Two Parallel Read/Write on Local Memory (OpenCL Kernel)¶

This is simple example of vector addition to demonstrate how to utilized both ports of Local Memory.

KEY CONCEPTS: Kernel Optimization, 2port BRAM Utilization, two read/write Local Memory

This is a simple example to demonstrate how to utilize both ports of local memory in kernels.

Kernel’s local memory is usually BRAM which has two ports for read/write. In loops where one iteration doesn’t depend on previous iterations, two ports can be used to improve the performance of the kernel.

Two ports can be utilized concurrently by using opencl_unroll_hint. The unroll attribute transforms loops by creating multiples copies of the loop body in the register transfer level (RTL) design, which allows some or all loop iterations to occur in parallel.
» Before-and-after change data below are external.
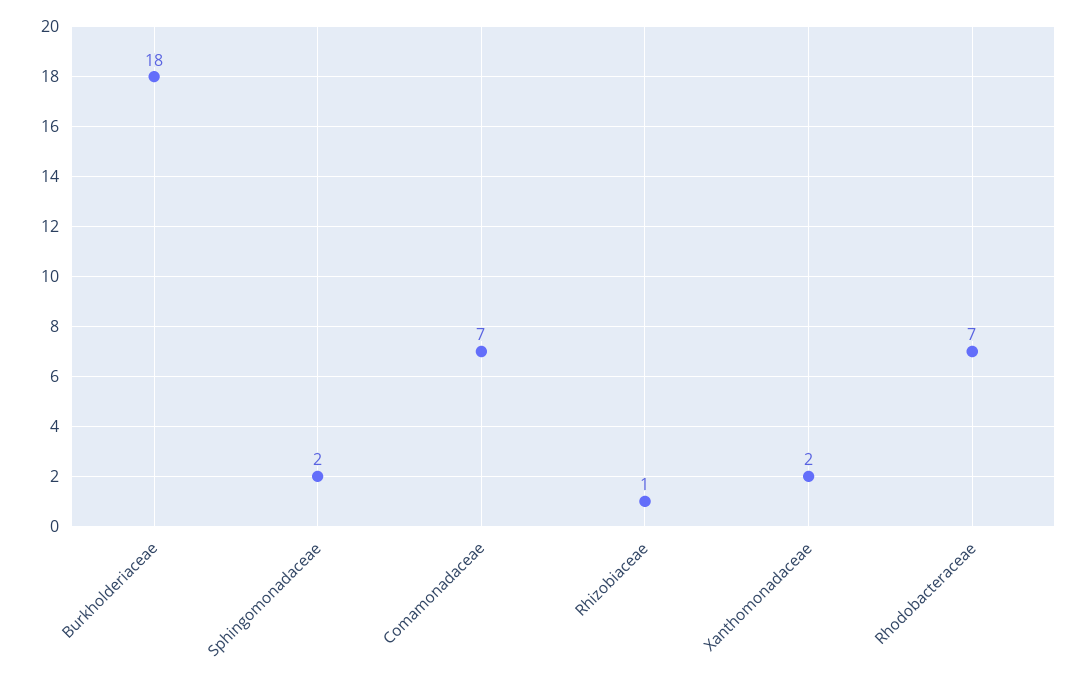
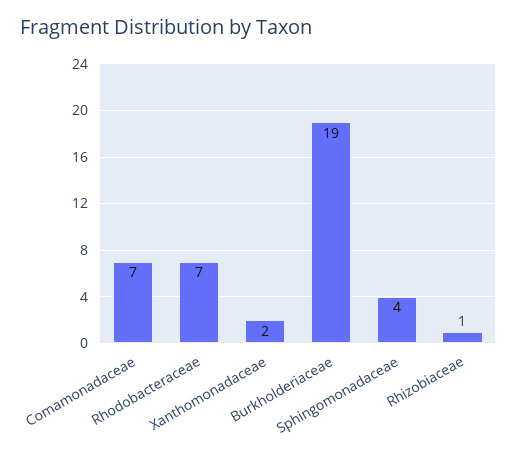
  {
-   "Burkholderiaceae": 18,
+   "Burkholderiaceae": 19,
-   "Sphingomonadaceae": 2,
+   "Sphingomonadaceae": 4,
    "Comamonadaceae": 7,
    "Rhizobiaceae": 1,
    "Xanthomonadaceae": 2,
    "Rhodobacteraceae": 7
  }

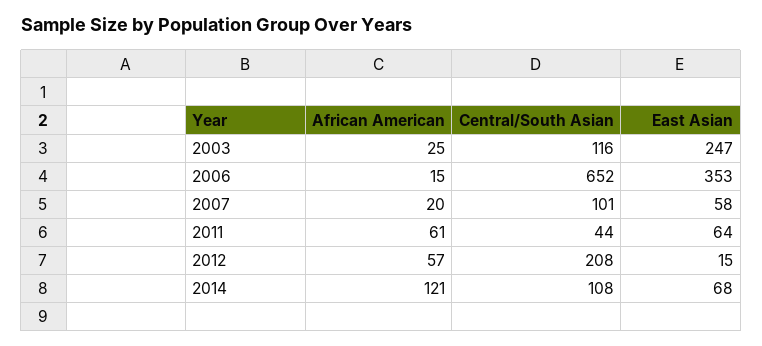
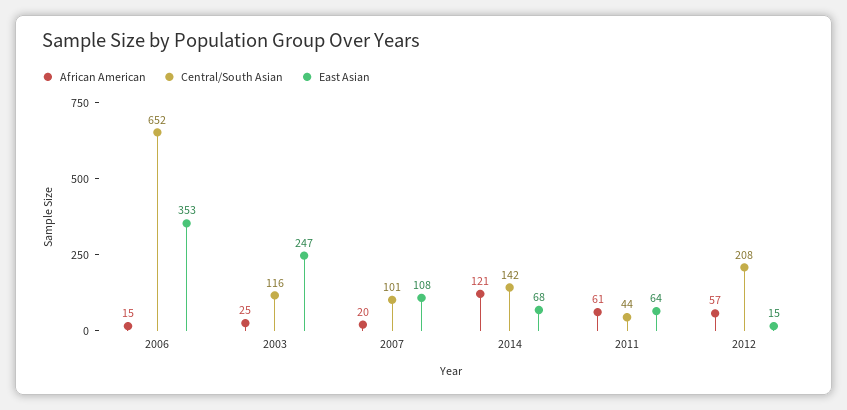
  {
    "African American": {
      "2003": 25,
      "2006": 15,
      "2007": 20,
      "2011": 61,
      "2012": 57,
      "2014": 121
    },
    "Central/South Asian": {
      "2003": 116,
      "2006": 652,
      "2007": 101,
      "2011": 44,
      "2012": 208,
-     "2014": 108
+     "2014": 142
    },
    "East Asian": {
      "2003": 247,
      "2006": 353,
-     "2007": 58,
+     "2007": 108,
      "2011": 64,
      "2012": 15,
      "2014": 68
    }
  }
__attribute__((opencl_unroll_hint(2)))

Here loop is unrolled by a factor of 2 thus two iterations of the loop are executed concurrently. In this case, two ports of BRAM will be utilized rather than 1 reducing the total loop latency by half approximately.

EXCLUDED PLATFORMS:

All NoDMA Platforms, i.e u50 nodma etc

Samsung U.2 SmartSSD

DESIGN FILES¶

Application code is located in the src directory. Accelerator binary files will be compiled to the xclbin directory. The xclbin directory is required by the Makefile and its contents will be filled during compilation. A listing of all the files in this example is shown below

src/host.cpp
src/vadd.cl

Access these files in the github repo by clicking here.

COMMAND LINE ARGUMENTS¶

Once the environment has been configured, the application can be executed by

./cl_lmem_2rw <vadd XCLBIN>